After decades of debate and scrapped blueprints, crews are moving dirt and pouring concrete at O'Hare International Airport for the largest airport expansion in the nation's history.
The seven-year, $15 billion project is designed to eliminate most weather-related delays and erase O'Hare's reputation as the perennial knot in the nation's aviation system.
"It should make the intolerable delays a thing of the past," said Joseph Schwieterman, a transportation expert and economics professor at DePaul University.
Still, some aviation analysts question how quickly the plan will bring relief and whether it can live up to its billing when completed in 2013. Questions also loom over the project's financing, which relies partly on a shrinking pool of federal money and airlines that have been bleeding red ink for years.
And the project faces a fierce legal challenge by residents of two adjacent suburbs, where hundreds of homes and business are slated for removal and 1,300 graves are to be relocated.
"I can't imagine anything more sacrilegious than rolling pavement over pre-Civil War graves," said Bob Sell, a spokesman for St. Johannes Cemetery, where dozens of his relatives are buried.
Much of O'Hare's problem can be traced to its pretzel-like runway configuration, a remnant of its origin as a military airfield during the 1940s. The intersecting layout makes it tough to land planes in Chicago's frequent fog and wind.
"That airfield has probably the most complex geometry of any airfield in the United States ... and possibly the planet," said Mary Rose Loney, a Miami aviation consultant who was Chicago's aviation commissioner in the late 1990s.
Even in fair weather, the airport can be trouble. Since March 21, the Federal Aviation Administration has investigated three close calls on O'Hare's intersecting runways. In one, planes came within 100 feet of each other - the most serious near-crash on a U.S. runway in several years, the FAA said.
When visibility drops or wind gusts, air traffic controllers close one of the three arrival runways to eliminate the risk of collisions. The ensuing bottleneck means planeloads of passengers must wait on the ground in other cities for Chicago's weather to clear.
"O'Hare is so centrally located and has so much traffic that when things get out of whack, the whole system can be impeded very quickly," said Darryl Jenkins, a consultant to numerous airlines.
It's a phenomenon seen firsthand by Wayne Carpenter, a 37-year-old private-equity fund manager who has been flying out of O'Hare weekly since 1991.
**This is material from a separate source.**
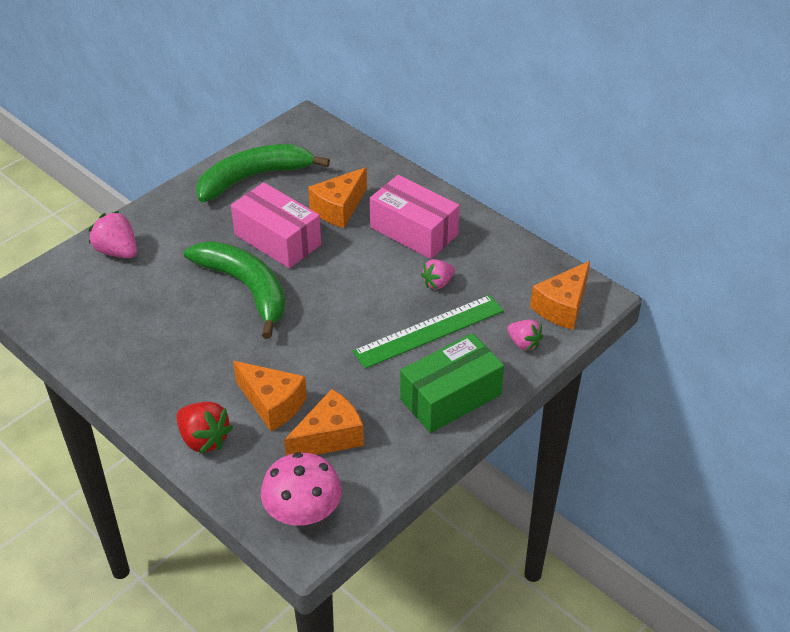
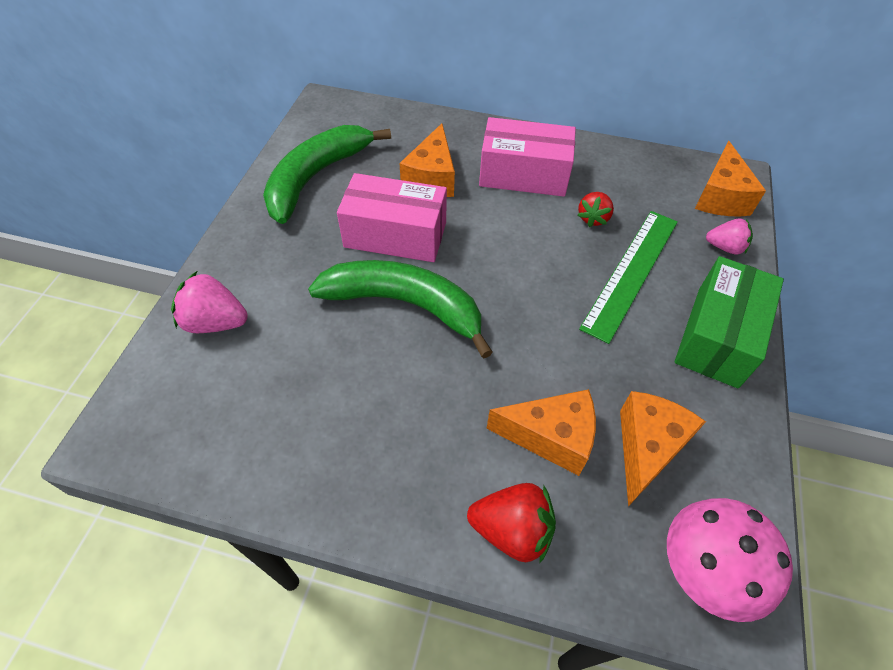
camera: 30 degrees left, 10 degrees up
pink strawberry [421,259,455,289] -> red strawberry [578,192,614,227]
"I avoid O'Hare at all costs when I'm flying across the country," he said. "It just seems like I don't see these kinds of delays anywhere else."
O'Hare ranked dead last in on-time performance among the busiest U.S. airports in 2004 - prompting the FAA to cap the number of landings there last year at 88 arrivals an hour between 7 a.m. and 8 p.m., down from more than 120. That helped O'Hare's on-time performance a little, but it's only a temporary fix.
Work under way on the expansion's first phase is expected to cut delays by about two-thirds. The first step is a new runway on the airfield's northern edge that will keep three arrival runways open in bad weather. It's due to open at the end of 2008.
The project to untangle O'Hare will create a mostly parallel layout, rather than a crisscrossing tangle. The net result will be just one additional runway - eight instead of seven - but will greatly ease flight operations, planners say.
A new terminal and western access to the airport also are planned.
FAA officials say parallel runways are the ideal design. They point to the success of Dallas Fort-Worth and Denver airports, for example, which have the same number of runways as O'Hare but boast far better performance.
The average delay per aircraft at Dallas, for example, is about 10 minutes. At O'Hare, the average was approaching 20 minutes before limits in 2004, according to the FAA. O'Hare's expansion promises to chop that figure to 5 minutes.
But in the meantime, critics still have questions.
"Do you really have to tear up a lot of runways or do as grandiose a plan as is in play? I'm not sure you do," said Aaron Gellman, a professor at Northwestern University's Transportation Center.
Gellman says improvements to the region's air traffic control system, for example, could go a long way toward increasing O'Hare's capacity.
The project's well-organized, well-financed foes also argue the project will drive up prices for travelers and will not reduce delays because increased capacity will be absorbed with more flights.
"Be prepared for delays the likes of which you've never seen before, and be prepared to pay a whole lot more for your airline ticket," says Joe Karaganis, an attorney for the suburbs and cemetery.